**Data to process**
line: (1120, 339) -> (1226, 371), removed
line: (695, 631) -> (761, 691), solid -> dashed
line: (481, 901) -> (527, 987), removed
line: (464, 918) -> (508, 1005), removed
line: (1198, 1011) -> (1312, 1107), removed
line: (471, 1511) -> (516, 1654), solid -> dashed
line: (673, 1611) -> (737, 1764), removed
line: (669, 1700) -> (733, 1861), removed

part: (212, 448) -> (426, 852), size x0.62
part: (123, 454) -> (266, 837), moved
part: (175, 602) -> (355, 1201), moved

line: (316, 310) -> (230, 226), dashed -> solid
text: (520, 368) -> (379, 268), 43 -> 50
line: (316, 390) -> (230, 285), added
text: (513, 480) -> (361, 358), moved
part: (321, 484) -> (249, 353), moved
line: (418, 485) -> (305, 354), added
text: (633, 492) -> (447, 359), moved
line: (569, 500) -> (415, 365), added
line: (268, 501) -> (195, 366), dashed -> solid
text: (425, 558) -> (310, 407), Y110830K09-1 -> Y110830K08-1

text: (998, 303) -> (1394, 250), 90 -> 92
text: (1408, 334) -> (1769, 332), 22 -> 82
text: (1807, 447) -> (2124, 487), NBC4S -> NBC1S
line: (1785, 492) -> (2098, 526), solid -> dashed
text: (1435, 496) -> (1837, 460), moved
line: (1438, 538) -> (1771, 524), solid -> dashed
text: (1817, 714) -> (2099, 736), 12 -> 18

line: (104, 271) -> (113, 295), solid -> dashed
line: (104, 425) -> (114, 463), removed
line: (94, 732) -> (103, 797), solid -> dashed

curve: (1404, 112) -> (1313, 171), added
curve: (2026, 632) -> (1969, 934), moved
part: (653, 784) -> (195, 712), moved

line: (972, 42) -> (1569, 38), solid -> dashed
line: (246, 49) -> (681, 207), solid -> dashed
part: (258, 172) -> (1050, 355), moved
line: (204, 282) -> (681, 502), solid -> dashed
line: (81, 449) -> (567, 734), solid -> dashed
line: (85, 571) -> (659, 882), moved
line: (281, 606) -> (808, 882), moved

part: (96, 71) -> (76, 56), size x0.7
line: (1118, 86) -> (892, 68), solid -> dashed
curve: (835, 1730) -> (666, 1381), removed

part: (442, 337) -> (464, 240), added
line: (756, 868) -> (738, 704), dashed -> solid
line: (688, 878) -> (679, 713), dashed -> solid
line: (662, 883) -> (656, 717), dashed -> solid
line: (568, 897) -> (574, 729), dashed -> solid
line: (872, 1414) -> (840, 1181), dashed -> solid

**Exercise brief**
For this exercise, return the material above in full and exactly.

**Exercise response**
line: (1120, 339) -> (1226, 371), removed
line: (695, 631) -> (761, 691), solid -> dashed
line: (481, 901) -> (527, 987), removed
line: (464, 918) -> (508, 1005), removed
line: (1198, 1011) -> (1312, 1107), removed
line: (471, 1511) -> (516, 1654), solid -> dashed
line: (673, 1611) -> (737, 1764), removed
line: (669, 1700) -> (733, 1861), removed

part: (212, 448) -> (426, 852), size x0.62
part: (123, 454) -> (266, 837), moved
part: (175, 602) -> (355, 1201), moved

line: (316, 310) -> (230, 226), dashed -> solid
text: (520, 368) -> (379, 268), 43 -> 50
line: (316, 390) -> (230, 285), added
text: (513, 480) -> (361, 358), moved
part: (321, 484) -> (249, 353), moved
line: (418, 485) -> (305, 354), added
text: (633, 492) -> (447, 359), moved
line: (569, 500) -> (415, 365), added
line: (268, 501) -> (195, 366), dashed -> solid
text: (425, 558) -> (310, 407), Y110830K09-1 -> Y110830K08-1

text: (998, 303) -> (1394, 250), 90 -> 92
text: (1408, 334) -> (1769, 332), 22 -> 82
text: (1807, 447) -> (2124, 487), NBC4S -> NBC1S
line: (1785, 492) -> (2098, 526), solid -> dashed
text: (1435, 496) -> (1837, 460), moved
line: (1438, 538) -> (1771, 524), solid -> dashed
text: (1817, 714) -> (2099, 736), 12 -> 18

line: (104, 271) -> (113, 295), solid -> dashed
line: (104, 425) -> (114, 463), removed
line: (94, 732) -> (103, 797), solid -> dashed

curve: (1404, 112) -> (1313, 171), added
curve: (2026, 632) -> (1969, 934), moved
part: (653, 784) -> (195, 712), moved

line: (972, 42) -> (1569, 38), solid -> dashed
line: (246, 49) -> (681, 207), solid -> dashed
part: (258, 172) -> (1050, 355), moved
line: (204, 282) -> (681, 502), solid -> dashed
line: (81, 449) -> (567, 734), solid -> dashed
line: (85, 571) -> (659, 882), moved
line: (281, 606) -> (808, 882), moved

part: (96, 71) -> (76, 56), size x0.7
line: (1118, 86) -> (892, 68), solid -> dashed
curve: (835, 1730) -> (666, 1381), removed

part: (442, 337) -> (464, 240), added
line: (756, 868) -> (738, 704), dashed -> solid
line: (688, 878) -> (679, 713), dashed -> solid
line: (662, 883) -> (656, 717), dashed -> solid
line: (568, 897) -> (574, 729), dashed -> solid
line: (872, 1414) -> (840, 1181), dashed -> solid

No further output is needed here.